Extracted page text data:
========================
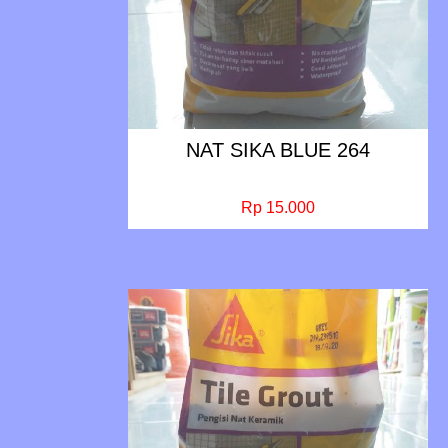
NAT SIKA BLUE 264
Rp 15.000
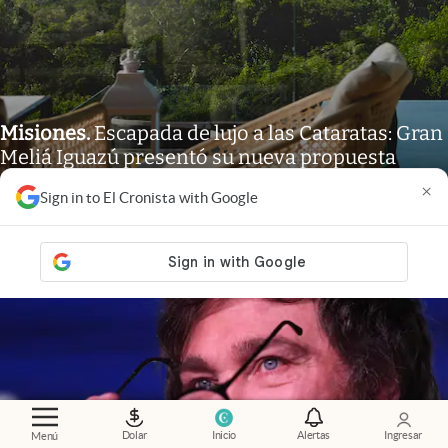
Misiones
.
Escapada de lujo a las Cataratas: Gran
Meliá Iguazú presentó su nueva propuesta
gastronómica
×
Sign in to El Cronista with Google
Luz De Sousa Quintas
Dolar
Inicio
Alertas
Ingresar
Menú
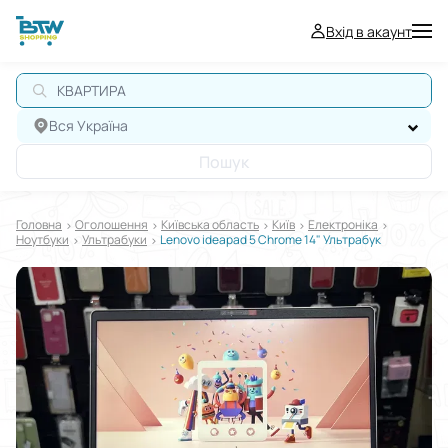
Вхід в акаунт
Вся Україна
Пошук
Головна
Оголошення
Київська область
Київ
Електроніка
Ноутбуки
Ультрабуки
Lenovo ideapad 5 Chrome 14" Ультрабук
========================
EXERCISE AIM | The data above should be restated exactly, with its images dropped.

TASK SOLUTION |
NAT SIKA BLUE 264
Rp 15.000
Misiones
.
Escapada de lujo a las Cataratas: Gran
Meliá Iguazú presentó su nueva propuesta
gastronómica
×
Sign in to El Cronista with Google
Luz De Sousa Quintas
Dolar
Inicio
Alertas
Ingresar
Menú
Вхід в акаунт
Вся Україна
Пошук
Головна
Оголошення
Київська область
Київ
Електроніка
Ноутбуки
Ультрабуки
Lenovo ideapad 5 Chrome 14" Ультрабук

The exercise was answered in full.